Repeat every line of the data exactly; no picture belongs in the copy.
Segment Open
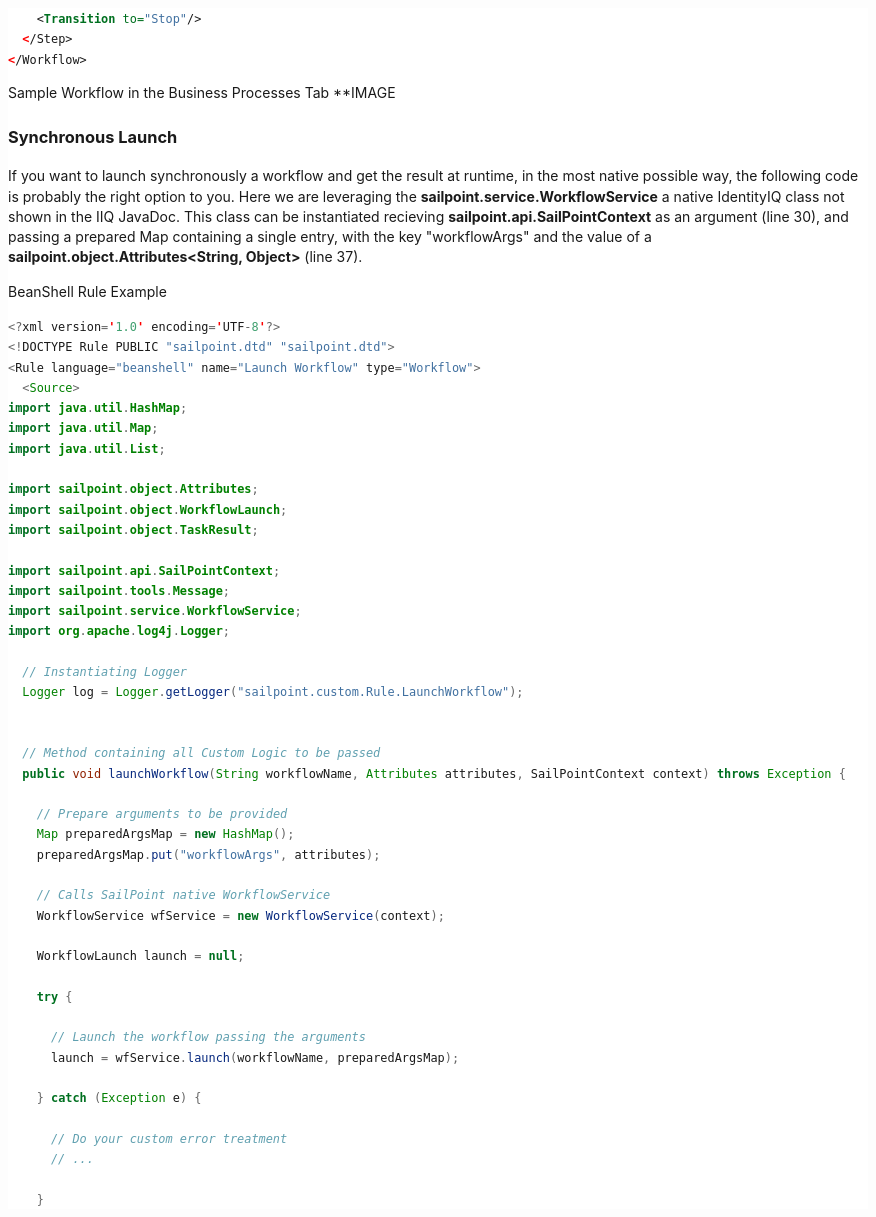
 ```xml
    <Transition to="Stop"/>
  </Step>
</Workflow>
```
Sample Workflow in the Business Processes Tab
**IMAGE


### Synchronous Launch

If you want to launch synchronously a workflow and get the result at runtime, in the most native possible way, the following code is probably the right option to you. Here we are leveraging the **sailpoint.service.WorkflowService** a native IdentityIQ class not shown in the IIQ JavaDoc. This class can be instantiated recieving **sailpoint.api.SailPointContext** as an argument (line 30), and passing a prepared Map containing a single entry, with the key "workflowArgs" and the value of a **sailpoint.object.Attributes<String, Object>** (line 37).

BeanShell Rule Example
```java
<?xml version='1.0' encoding='UTF-8'?>
<!DOCTYPE Rule PUBLIC "sailpoint.dtd" "sailpoint.dtd">
<Rule language="beanshell" name="Launch Workflow" type="Workflow">
  <Source>
import java.util.HashMap;
import java.util.Map;
import java.util.List;

import sailpoint.object.Attributes;
import sailpoint.object.WorkflowLaunch;
import sailpoint.object.TaskResult;

import sailpoint.api.SailPointContext;
import sailpoint.tools.Message;
import sailpoint.service.WorkflowService;
import org.apache.log4j.Logger;

  // Instantiating Logger
  Logger log = Logger.getLogger("sailpoint.custom.Rule.LaunchWorkflow");
  
  
  // Method containing all Custom Logic to be passed
  public void launchWorkflow(String workflowName, Attributes attributes, SailPointContext context) throws Exception {

    // Prepare arguments to be provided
    Map preparedArgsMap = new HashMap();
    preparedArgsMap.put("workflowArgs", attributes);

    // Calls SailPoint native WorkflowService
    WorkflowService wfService = new WorkflowService(context);

    WorkflowLaunch launch = null;

    try {

      // Launch the workflow passing the arguments
      launch = wfService.launch(workflowName, preparedArgsMap);

    } catch (Exception e) {

      // Do your custom error treatment
      // ...

    }
```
Segment Closed
## Task response
 ```xml
    <Transition to="Stop"/>
  </Step>
</Workflow>
```
Sample Workflow in the Business Processes Tab
**IMAGE


### Synchronous Launch

If you want to launch synchronously a workflow and get the result at runtime, in the most native possible way, the following code is probably the right option to you. Here we are leveraging the **sailpoint.service.WorkflowService** a native IdentityIQ class not shown in the IIQ JavaDoc. This class can be instantiated recieving **sailpoint.api.SailPointContext** as an argument (line 30), and passing a prepared Map containing a single entry, with the key "workflowArgs" and the value of a **sailpoint.object.Attributes<String, Object>** (line 37).

BeanShell Rule Example
```java
<?xml version='1.0' encoding='UTF-8'?>
<!DOCTYPE Rule PUBLIC "sailpoint.dtd" "sailpoint.dtd">
<Rule language="beanshell" name="Launch Workflow" type="Workflow">
  <Source>
import java.util.HashMap;
import java.util.Map;
import java.util.List;

import sailpoint.object.Attributes;
import sailpoint.object.WorkflowLaunch;
import sailpoint.object.TaskResult;

import sailpoint.api.SailPointContext;
import sailpoint.tools.Message;
import sailpoint.service.WorkflowService;
import org.apache.log4j.Logger;

  // Instantiating Logger
  Logger log = Logger.getLogger("sailpoint.custom.Rule.LaunchWorkflow");
  
  
  // Method containing all Custom Logic to be passed
  public void launchWorkflow(String workflowName, Attributes attributes, SailPointContext context) throws Exception {

    // Prepare arguments to be provided
    Map preparedArgsMap = new HashMap();
    preparedArgsMap.put("workflowArgs", attributes);

    // Calls SailPoint native WorkflowService
    WorkflowService wfService = new WorkflowService(context);

    WorkflowLaunch launch = null;

    try {

      // Launch the workflow passing the arguments
      launch = wfService.launch(workflowName, preparedArgsMap);

    } catch (Exception e) {

      // Do your custom error treatment
      // ...

    }
```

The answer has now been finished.